O sistema penitenciário brasileiro e o boiadeiro de gado nelore

*Rafael Lopes

Em uma de minhas idas em certo complexo penitenciário, enquanto aguardava o monitor (agente prisional) da ala conduzir o meu cliente para o parlatório – lugar onde o encarcerado e advogado conversam reservadamente –, onde iríamos discutir os seus processos criminais, certo agente prisional, no balcão ao lado do detector de metal, começou a queixar-se sobre o seu trabalho, levantando várias questões de ordem: começando com seu salário e condições de trabalho, e por aí vai.

Aproveitando a abertura de diálogo daquele agente comigo, senti-me à vontade para indagá-lo:  “inspetor, não é segredo pra ninguém que dentro do presídio há armas, drogas e celulares. Armas como instrumento de defesa ou ataque, drogas para abastecer a mercancia interna e celulares para os presos conversarem com os familiares e, principalmente, dar movimento de ordem ao crime fora dos muros da prisão”. Continuei: “para solucionar toda essa crise do sistema penitenciário brasileiro, reabilitando efetivamente os reclusos, porque não começar retirando tais benesses? ”.

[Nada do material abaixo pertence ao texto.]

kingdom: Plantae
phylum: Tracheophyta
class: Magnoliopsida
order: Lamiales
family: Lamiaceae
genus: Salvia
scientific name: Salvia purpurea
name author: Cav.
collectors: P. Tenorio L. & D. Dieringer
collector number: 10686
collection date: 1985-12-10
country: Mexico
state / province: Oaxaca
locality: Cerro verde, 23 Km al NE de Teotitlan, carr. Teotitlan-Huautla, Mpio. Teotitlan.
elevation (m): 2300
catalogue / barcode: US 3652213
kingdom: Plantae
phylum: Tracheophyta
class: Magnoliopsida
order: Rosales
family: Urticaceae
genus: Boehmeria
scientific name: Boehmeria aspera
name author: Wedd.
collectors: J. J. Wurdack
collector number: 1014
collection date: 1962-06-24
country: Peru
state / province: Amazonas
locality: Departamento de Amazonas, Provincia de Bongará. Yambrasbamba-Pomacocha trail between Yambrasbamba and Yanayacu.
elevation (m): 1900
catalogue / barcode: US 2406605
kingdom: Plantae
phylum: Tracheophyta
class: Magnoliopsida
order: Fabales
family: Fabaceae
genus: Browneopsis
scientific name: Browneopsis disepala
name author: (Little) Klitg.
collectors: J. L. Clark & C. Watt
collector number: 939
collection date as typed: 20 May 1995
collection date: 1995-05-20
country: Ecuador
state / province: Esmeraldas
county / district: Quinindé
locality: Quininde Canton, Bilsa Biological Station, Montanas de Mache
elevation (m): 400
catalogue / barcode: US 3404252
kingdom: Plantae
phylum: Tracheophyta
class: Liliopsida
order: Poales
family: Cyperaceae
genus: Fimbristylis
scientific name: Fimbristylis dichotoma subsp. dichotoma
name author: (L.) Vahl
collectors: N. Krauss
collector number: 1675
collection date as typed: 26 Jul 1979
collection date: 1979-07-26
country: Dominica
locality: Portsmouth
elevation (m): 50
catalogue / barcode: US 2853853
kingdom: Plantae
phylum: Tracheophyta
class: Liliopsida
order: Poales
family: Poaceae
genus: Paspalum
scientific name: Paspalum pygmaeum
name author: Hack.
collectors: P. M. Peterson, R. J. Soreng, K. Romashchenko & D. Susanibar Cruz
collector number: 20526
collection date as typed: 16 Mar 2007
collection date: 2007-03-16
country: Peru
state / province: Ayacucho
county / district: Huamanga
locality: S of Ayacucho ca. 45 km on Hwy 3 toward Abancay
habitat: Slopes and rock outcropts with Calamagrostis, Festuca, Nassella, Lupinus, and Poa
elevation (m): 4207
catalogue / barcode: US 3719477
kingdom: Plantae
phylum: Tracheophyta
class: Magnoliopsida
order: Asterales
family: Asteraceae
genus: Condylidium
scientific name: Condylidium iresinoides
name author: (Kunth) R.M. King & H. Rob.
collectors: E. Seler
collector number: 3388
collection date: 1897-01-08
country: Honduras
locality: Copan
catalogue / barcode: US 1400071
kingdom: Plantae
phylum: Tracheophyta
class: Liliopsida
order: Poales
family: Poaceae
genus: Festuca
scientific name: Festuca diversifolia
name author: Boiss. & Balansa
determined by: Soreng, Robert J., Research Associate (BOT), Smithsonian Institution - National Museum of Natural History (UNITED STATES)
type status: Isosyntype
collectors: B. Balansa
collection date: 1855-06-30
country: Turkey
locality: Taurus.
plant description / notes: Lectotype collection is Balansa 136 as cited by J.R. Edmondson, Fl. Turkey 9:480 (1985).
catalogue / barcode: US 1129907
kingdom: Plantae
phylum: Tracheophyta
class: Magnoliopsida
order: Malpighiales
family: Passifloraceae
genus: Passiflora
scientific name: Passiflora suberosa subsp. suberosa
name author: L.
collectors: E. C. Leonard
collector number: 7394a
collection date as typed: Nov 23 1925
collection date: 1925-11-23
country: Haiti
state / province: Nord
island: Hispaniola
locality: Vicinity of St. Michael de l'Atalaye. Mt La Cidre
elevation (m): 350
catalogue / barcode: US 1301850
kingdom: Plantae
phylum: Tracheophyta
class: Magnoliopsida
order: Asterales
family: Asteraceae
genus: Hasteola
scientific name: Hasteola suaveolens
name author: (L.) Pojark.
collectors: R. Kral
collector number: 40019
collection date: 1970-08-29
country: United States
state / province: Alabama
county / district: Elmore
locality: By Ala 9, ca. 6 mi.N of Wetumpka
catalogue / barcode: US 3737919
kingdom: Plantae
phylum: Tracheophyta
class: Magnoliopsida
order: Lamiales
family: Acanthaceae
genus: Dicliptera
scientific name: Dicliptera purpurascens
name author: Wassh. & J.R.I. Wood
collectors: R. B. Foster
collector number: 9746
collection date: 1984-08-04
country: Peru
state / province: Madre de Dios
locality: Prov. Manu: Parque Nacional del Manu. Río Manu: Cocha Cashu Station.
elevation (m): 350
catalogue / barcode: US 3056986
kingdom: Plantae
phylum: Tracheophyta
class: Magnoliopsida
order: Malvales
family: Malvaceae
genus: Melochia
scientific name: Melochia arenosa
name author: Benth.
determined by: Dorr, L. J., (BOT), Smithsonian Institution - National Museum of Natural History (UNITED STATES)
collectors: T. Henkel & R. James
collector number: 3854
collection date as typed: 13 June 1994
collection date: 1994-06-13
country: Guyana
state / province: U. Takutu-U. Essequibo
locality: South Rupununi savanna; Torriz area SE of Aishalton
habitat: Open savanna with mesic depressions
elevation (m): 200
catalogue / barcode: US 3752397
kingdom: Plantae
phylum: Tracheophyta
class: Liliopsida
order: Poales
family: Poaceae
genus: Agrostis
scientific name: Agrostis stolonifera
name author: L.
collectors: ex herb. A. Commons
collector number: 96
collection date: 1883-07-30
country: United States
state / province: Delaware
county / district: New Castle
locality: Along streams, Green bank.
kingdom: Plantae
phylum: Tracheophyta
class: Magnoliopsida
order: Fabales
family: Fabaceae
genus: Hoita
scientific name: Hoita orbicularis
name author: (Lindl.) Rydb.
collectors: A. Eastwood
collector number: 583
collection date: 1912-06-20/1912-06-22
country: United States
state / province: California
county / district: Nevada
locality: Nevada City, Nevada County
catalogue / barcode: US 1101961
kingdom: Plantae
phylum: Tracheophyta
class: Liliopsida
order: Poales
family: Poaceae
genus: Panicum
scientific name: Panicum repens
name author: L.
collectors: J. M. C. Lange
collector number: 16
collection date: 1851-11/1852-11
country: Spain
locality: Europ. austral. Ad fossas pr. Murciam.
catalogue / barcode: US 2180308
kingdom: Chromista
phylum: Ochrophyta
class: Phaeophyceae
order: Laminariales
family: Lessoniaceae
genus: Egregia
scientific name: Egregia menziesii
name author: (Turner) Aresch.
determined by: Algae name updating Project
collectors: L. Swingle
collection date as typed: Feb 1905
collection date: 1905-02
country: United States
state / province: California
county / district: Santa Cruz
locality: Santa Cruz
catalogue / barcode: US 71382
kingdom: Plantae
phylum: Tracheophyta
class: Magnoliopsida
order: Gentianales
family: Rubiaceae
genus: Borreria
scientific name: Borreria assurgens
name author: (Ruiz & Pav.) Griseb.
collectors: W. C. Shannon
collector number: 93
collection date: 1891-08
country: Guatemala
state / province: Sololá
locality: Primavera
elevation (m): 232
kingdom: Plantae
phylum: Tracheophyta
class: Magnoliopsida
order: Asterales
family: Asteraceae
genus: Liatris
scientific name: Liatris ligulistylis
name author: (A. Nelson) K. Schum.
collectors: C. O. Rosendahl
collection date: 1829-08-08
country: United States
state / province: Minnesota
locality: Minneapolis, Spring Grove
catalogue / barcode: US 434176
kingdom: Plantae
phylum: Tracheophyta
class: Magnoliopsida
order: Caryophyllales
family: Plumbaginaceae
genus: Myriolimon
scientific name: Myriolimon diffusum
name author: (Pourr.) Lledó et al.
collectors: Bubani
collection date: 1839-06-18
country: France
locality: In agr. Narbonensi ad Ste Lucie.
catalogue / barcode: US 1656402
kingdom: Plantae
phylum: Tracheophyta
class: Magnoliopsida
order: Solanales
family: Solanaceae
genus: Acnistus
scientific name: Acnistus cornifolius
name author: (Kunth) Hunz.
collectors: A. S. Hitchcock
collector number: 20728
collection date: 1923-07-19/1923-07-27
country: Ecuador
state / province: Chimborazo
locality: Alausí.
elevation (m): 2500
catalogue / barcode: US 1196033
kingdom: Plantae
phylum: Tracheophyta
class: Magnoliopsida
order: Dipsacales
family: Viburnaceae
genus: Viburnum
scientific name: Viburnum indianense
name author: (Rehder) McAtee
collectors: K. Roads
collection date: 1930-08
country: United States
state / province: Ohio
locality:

Aquele agente, o qual tinha em torno de 50 anos de idade, um semblante de cansaço e conhecimento de cada metro quadrado dali, olhando por cima dos seus óculos “de grau”, construiu uma metáfora simples, objetiva e certeira: “Doutor, imagine o seguinte cenário:  um curral feito de tábuas finas, velhas e frágeis, completamente cheio de gado nelore – diga-se, suportando apenas 100 cabeças, porém com 500 –, animais estritamente bravos e ariscos. Por outro lado, pense num boiadeiro: uma pessoa desmotivada e exausta, o qual tem o labor de zelar do rebanho, não ganhando o suficiente para o sustento próprio e de sua família, equipado unicamente com um singelo pedaço de pau, não tendo sequer um cavalo para exercer o seu mister. ”.

Continuou o agente público: “pois bem, esse simplório boiadeiro tem seu sucesso dependente de sua conduta diante do manejo dos animais – os quais são postos sob a sua responsabilidade e zelo: se, por acaso, deixar o gado nervoso e agitado, para exemplo, negando que comam no pasto, batendo e gritando com os nelores, não demorará muito para que a boiada estoure, arrebentando e quebrando todo o fraco curral, tomando rumos imprevisíveis e catastróficos”.

De testa franzida e com o rosto corado por estar enérgico com o assunto, avançou o agente conclamando em tom incisivo: “Doutor, esse presídio, como qualquer outro no Brasil, é o curral; e eu sou o boiadeiro”.

Numa atenção máxima, segui atento ao declame daquele homem: “ Enfim, Doutor, respondendo à sua pergunta:  aqui não é diferente do curral, do gado e do boiadeiro que falei, pois se cortarmos as drogas, armas e os telefones, a boiada estoura, a cadeia ‘vira’, há rebelião”.

Entendendo perfeitamente a mensagem que aquele agente prisional tentou passar-me, esquecendo até do meu cliente que me aguardava no parlatório, finalizei nossa conversa com uma pergunta: “E o fazendeiro, o que ele acha de toda essa história? ”. Respondeu o funcionário da cadeia: “para o fazendeiro pouco importa, pois essas reses são as de menor valor de todo o seu rebanho. E, caso a boiada estoure, envia de imediato os seus melhores e mais equipados boiadeiros para controlar a situação”.

*Rafael Lopes é advogado, membro da Comissão de Direito Criminal OAB/GO.